Totally stuck, and I KNOW I'm not alone in this.

Someone help - please

s***@hush.com

2007-11-27 15:52:45 UTC

Permalink

Post by Gaz
Had the infrastructure and internet support crew from the ISP here this
morning (and got a free T1 line out of then for 2 months to test connectivity
performance etc) - demonstrated the issue with dynamic IPs by rebooting the
router several times and inputting each IP into SpamHaus.org's PBL checker -
they were stunned that such a technology has been rolled out because it will
affect every one of their customers using an internal mail-server that is not
a major corporate.

Were they stunned enough to ask "how do normal ISPs do it?" and
realize all they need to do is provide their customers with a
smarthost like all other ISPs in the world do?

It sounds like all customers of this ISP have to run their own mail
servers, all off dynamic IPs, in order to send email... that's mad.

Post by Gaz
To obtain a fixed IP address in Thailand costs about the same per month as
renting the Presidential Suite at the Waldorf Astoria. Therefore only the
likes of Toyota, Shell Petroleum etc do so.
The ISP guys are taking this back to their chiefs but as we head to a
general election next month (to replace the junta) this is unlikely to get
top level action before late next year .... unless Microsoft (Thailand) does
some political lobbying like they did on the other IP (Intellectual Property)
issue a few years back.
In the meantime, I am stuck with a Server on which open relaying is
disabled, only authorised users can send email, yet which cannot send any
email using smart-host settings, and using DNS forwarding cannot send email
to the big webmail domains.
I can find no setting for SMTP AUTH anywhere in any control panel, nor any
pointer to such a setting in the registry anywhere on Microsoft.com
Totally stuck, and I KNOW I'm not alone in this.
Someone help - please

Gaz

2007-11-27 16:22:02 UTC

Permalink

"***@hush.com" if you read the previous posts, you would see that I
stated that the ISP does provide a smart host, however, when I set it up in
the SMTP virtual server no email at all goes out

When i set it up in the SMTP connector - the same thing happens

When I set it up in both at the same time - the same thing happens

When I use Outlook direct Internet email to the smart host (instead of
through the Exchange Server) the email goes out perfectly normally.

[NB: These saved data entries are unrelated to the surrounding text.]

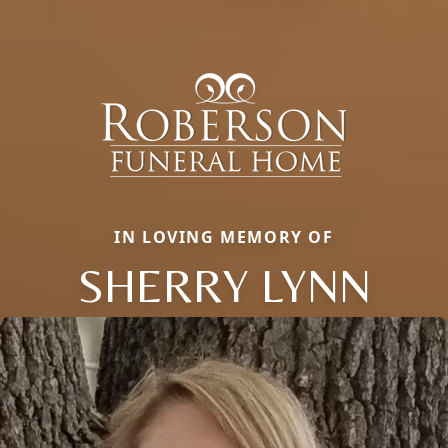
IN LOVING MEMORY OF
SHERRY LYNN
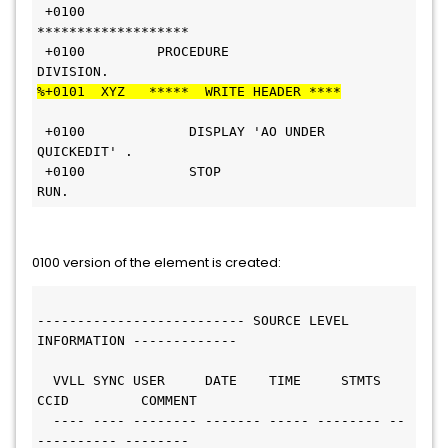
 +0100        
*******************                               
 +0100         PROCEDURE 
DIVISION.                              
%+0101  XYZ   *****  WRITE HEADER ****
 +0100             DISPLAY 'AO UNDER 
QUICKEDIT' .               
 +0100             STOP 
RUN.                                    
0100 version of the element is created:
-------------------------- SOURCE LEVEL 
INFORMATION ------------- 
  VVLL SYNC USER     DATE    TIME     STMTS 
CCID         COMMENT
  ---- ---- -------- ------- ----- -------- --
---------- --------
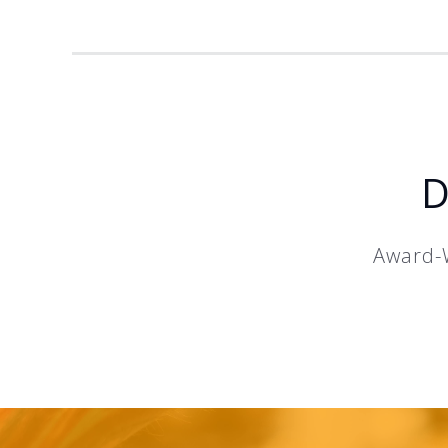
D
Award-W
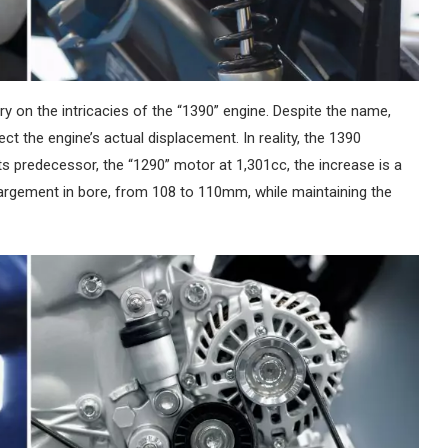
ry on the intricacies of the “1390” engine. Despite the name,
ct the engine’s actual displacement. In reality, the 1390
s predecessor, the “1290” motor at 1,301cc, the increase is a
gement in bore, from 108 to 110mm, while maintaining the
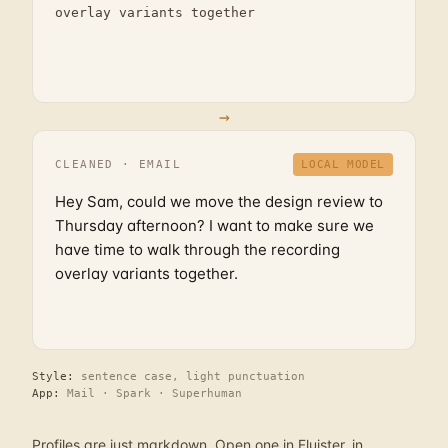
overlay variants together
→
CLEANED · EMAIL
LOCAL MODEL
Hey Sam, could we move the design review to
Thursday afternoon? I want to make sure we
have time to walk through the recording
overlay variants together.
Style:
sentence case, light punctuation
App:
Mail · Spark · Superhuman
Profiles are just markdown. Open one in Fluister, in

Therefore - there is nothing wrong with the ISP's smart host, the problem is
in Exchange in that it will not use the smart host - I say WILL not, and not
CANNOT - this server has a mind of its own and is pig-minded enough that
several SHOULD-work solutions refuse to work.

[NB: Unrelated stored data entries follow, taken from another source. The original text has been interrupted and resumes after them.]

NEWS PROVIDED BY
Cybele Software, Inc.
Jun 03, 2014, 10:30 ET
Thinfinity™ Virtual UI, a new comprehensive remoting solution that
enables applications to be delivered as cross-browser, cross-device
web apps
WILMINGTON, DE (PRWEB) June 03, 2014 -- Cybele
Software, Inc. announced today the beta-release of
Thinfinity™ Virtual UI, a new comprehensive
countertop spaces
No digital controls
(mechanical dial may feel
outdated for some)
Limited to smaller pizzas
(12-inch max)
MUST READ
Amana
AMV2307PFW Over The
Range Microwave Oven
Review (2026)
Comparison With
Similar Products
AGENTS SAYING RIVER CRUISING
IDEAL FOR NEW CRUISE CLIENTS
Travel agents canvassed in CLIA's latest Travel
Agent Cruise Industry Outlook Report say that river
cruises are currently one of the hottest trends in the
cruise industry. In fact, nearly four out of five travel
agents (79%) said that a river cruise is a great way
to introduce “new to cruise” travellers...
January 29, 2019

When Exchange is set to send SMTP via DNS, then all email to non-SenderID
domains are sent immediately and perfectly every time. BUT .... all email to
SenderID using domains are rejected with an error message pointing to
www.SpamHaus.org and http://postmaster.live.com (essentially telling me that
my current dynamic IP has been block listed for previous spam related
offences).

As for ISPs expecting Exchange Server to work with dynamically allocated IP
addresses - it used to, and did so for manyyears, it even includes a function
for connecting via periodic dial-up using a MODEM (remember them? we still
have one hooked up for use with the shared fax service within SBS) and it is
an exceptional dial-up connection that provides for a static IP (I believe
only Demon Internet in the UK allocates them and for SBS 4.0 installations
only).

Ergo, I maintain - I am running perfectly functional software that has been
blocked from being functional by the introduction of this SenderID program.
I need a fix for SMTP and either DNS or smart-host - not smart-hass comments.